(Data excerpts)
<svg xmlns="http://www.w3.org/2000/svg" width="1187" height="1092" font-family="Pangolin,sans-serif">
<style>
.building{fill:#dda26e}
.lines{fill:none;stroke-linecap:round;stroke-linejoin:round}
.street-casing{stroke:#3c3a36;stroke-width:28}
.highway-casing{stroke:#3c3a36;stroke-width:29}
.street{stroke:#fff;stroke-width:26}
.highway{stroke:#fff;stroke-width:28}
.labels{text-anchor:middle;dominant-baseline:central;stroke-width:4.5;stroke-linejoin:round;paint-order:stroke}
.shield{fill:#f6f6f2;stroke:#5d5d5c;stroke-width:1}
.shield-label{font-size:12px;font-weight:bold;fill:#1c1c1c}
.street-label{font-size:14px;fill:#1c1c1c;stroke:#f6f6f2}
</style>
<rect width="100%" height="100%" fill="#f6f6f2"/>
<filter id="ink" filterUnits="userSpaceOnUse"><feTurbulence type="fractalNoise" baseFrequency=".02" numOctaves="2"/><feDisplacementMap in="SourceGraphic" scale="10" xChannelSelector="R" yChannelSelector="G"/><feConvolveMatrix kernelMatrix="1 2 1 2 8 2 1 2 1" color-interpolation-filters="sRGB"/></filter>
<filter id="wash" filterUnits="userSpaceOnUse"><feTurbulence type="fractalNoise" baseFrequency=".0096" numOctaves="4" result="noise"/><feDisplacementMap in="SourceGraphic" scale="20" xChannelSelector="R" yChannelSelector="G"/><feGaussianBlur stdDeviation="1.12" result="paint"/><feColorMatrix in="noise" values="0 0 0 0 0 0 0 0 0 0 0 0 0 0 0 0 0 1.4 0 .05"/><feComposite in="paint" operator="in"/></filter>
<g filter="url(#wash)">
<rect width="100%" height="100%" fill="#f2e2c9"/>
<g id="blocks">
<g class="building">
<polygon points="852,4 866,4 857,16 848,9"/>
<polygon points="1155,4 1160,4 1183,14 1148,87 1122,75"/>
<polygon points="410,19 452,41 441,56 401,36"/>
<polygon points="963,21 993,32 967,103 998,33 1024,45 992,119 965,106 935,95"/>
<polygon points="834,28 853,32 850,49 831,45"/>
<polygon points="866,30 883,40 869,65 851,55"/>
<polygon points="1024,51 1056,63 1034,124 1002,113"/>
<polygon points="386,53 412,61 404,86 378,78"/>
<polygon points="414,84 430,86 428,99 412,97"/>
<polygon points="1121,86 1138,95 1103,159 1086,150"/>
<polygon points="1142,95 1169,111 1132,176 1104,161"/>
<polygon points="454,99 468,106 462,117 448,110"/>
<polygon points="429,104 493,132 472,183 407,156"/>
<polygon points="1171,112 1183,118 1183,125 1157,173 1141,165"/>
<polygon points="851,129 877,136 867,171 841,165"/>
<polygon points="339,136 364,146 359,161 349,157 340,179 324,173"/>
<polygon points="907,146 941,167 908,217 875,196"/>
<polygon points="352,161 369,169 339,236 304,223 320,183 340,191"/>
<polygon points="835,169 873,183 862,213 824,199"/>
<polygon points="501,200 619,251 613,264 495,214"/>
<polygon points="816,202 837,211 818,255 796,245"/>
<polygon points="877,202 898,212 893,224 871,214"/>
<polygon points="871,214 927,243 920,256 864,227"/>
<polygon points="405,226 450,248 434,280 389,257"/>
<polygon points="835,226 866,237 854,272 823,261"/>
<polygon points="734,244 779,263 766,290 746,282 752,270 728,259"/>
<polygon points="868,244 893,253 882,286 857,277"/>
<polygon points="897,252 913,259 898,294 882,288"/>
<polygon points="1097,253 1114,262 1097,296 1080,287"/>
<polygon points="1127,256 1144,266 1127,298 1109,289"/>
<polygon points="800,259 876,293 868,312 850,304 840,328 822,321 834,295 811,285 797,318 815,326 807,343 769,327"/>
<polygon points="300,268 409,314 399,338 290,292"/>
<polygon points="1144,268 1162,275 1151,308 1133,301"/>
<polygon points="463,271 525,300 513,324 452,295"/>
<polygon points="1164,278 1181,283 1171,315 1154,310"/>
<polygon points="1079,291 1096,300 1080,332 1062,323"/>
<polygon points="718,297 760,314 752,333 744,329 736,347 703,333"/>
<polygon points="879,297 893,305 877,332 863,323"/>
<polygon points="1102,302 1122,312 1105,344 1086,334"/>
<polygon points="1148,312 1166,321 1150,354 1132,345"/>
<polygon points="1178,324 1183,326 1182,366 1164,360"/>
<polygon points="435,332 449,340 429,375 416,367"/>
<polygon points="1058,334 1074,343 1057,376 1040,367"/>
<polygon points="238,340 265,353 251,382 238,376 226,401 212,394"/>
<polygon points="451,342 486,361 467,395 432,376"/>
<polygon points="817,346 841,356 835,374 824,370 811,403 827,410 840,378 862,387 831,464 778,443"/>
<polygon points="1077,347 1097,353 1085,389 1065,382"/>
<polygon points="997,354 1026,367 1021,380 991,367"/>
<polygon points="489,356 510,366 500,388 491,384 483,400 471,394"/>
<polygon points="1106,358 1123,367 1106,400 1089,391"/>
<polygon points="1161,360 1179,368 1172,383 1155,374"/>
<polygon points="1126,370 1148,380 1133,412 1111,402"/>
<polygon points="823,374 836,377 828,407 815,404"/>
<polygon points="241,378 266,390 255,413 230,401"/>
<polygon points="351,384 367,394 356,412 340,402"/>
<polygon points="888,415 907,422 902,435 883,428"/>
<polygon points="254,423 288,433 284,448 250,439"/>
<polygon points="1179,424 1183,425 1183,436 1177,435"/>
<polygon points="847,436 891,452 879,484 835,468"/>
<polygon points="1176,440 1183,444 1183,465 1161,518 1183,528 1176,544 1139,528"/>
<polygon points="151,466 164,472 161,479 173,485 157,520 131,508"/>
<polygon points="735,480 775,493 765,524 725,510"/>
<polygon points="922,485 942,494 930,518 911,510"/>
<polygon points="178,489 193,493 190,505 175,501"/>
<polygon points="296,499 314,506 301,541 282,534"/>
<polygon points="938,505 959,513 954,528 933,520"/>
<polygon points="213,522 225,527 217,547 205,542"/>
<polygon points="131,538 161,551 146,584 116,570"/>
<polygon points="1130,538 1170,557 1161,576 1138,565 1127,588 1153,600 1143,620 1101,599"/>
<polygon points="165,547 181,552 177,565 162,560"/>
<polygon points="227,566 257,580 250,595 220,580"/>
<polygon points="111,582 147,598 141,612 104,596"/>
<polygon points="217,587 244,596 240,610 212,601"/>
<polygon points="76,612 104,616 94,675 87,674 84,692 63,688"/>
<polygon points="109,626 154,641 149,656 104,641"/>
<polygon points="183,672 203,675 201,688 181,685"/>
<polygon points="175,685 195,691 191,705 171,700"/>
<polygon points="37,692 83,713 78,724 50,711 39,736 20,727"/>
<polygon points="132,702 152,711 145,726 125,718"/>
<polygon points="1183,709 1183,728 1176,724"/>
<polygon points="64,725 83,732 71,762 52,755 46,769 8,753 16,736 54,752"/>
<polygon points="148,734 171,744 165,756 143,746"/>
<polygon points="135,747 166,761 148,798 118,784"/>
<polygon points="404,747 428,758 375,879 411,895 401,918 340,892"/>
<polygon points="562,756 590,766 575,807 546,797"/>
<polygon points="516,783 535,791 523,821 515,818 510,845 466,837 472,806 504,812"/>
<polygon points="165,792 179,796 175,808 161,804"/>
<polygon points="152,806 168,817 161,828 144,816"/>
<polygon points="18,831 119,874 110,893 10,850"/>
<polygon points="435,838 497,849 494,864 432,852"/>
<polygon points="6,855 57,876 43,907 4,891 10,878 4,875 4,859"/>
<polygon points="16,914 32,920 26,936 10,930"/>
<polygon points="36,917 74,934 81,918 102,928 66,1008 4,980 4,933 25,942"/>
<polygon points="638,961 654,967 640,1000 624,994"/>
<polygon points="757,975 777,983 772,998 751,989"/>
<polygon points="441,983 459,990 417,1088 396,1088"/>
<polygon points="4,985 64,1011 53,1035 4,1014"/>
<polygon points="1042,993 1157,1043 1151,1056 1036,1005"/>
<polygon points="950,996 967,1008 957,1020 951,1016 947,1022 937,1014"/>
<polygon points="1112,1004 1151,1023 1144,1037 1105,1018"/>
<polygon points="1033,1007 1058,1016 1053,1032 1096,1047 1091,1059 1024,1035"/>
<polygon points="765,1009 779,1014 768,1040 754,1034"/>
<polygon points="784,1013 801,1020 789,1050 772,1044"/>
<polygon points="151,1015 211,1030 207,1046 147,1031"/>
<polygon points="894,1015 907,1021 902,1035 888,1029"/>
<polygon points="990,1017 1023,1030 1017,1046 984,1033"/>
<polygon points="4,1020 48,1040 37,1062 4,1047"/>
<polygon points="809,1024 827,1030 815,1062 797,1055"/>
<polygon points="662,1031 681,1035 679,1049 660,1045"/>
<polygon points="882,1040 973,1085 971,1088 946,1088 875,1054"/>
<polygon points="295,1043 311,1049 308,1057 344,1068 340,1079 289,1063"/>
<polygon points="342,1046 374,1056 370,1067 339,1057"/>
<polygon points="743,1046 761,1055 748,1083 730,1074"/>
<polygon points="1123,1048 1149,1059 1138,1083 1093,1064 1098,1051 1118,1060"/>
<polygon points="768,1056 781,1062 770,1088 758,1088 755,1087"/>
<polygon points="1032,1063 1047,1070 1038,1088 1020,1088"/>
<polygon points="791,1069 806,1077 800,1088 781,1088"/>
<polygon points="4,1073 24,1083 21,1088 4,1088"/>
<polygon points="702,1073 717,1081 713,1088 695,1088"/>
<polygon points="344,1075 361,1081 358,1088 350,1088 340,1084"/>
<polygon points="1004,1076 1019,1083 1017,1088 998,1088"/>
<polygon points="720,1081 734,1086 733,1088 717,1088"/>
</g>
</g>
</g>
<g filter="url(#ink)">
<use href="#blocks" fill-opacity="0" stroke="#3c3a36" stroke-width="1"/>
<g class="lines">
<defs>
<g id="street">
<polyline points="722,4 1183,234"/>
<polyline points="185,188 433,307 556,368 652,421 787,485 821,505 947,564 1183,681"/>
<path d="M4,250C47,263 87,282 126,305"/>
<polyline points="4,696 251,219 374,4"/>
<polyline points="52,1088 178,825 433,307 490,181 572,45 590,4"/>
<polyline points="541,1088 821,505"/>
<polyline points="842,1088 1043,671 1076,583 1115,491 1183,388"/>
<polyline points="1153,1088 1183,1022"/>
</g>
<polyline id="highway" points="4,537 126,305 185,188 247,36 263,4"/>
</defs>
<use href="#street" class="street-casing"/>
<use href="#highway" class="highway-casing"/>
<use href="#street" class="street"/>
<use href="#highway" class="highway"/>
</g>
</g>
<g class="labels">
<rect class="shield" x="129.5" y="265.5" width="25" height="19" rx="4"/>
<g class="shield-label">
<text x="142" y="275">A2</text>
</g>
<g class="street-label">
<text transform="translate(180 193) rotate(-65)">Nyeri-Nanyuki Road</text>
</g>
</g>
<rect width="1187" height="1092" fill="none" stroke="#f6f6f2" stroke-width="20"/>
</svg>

## DESCRIPTION OF THE TASK
Scan the data for lines containing "casing" and copy all of them.

## OUTPUT OF THE EXERCISE
.street-casing{stroke:#3c3a36;stroke-width:28}
.highway-casing{stroke:#3c3a36;stroke-width:29}
<use href="#street" class="street-casing"/>
<use href="#highway" class="highway-casing"/>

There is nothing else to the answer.